What you should do => Update everything from the start of the data down to the line "genus: Noccaea" by replacing "phylum" with "division", changing nothing else. Return only those lines.

Exercise data =>

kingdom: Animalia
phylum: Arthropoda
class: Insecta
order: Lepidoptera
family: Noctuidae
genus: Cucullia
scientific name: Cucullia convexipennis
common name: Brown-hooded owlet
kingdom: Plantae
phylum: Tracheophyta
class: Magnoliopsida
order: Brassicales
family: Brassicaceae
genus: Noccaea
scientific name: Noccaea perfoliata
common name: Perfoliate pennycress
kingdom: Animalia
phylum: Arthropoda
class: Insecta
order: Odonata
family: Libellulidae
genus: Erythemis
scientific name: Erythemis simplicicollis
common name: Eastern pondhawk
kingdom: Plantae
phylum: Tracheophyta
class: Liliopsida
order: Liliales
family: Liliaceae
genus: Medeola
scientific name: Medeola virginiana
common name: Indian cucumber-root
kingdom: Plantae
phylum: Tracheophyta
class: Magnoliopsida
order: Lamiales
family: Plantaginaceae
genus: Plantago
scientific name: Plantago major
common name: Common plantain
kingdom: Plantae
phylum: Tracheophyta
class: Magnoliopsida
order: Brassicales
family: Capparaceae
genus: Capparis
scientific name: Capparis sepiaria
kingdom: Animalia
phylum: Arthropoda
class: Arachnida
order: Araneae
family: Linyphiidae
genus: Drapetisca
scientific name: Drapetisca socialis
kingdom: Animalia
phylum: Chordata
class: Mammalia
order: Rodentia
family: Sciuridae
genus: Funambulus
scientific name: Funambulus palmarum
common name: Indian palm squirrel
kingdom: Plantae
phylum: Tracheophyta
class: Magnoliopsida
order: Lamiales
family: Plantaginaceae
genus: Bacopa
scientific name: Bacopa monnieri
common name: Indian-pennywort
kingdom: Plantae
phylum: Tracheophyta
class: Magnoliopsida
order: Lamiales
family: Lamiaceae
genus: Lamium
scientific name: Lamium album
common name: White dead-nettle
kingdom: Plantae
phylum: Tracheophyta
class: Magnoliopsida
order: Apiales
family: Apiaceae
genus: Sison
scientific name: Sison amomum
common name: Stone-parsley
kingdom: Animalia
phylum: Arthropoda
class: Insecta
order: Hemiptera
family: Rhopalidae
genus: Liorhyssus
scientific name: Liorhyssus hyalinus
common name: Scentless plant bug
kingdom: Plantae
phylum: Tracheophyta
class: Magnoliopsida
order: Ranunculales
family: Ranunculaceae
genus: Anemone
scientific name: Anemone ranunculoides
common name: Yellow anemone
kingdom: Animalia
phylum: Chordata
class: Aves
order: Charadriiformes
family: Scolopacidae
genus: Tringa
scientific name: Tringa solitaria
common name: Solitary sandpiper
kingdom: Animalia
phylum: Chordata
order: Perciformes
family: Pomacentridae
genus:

Full answer =>
kingdom: Animalia
division: Arthropoda
class: Insecta
order: Lepidoptera
family: Noctuidae
genus: Cucullia
scientific name: Cucullia convexipennis
common name: Brown-hooded owlet
kingdom: Plantae
division: Tracheophyta
class: Magnoliopsida
order: Brassicales
family: Brassicaceae
genus: Noccaea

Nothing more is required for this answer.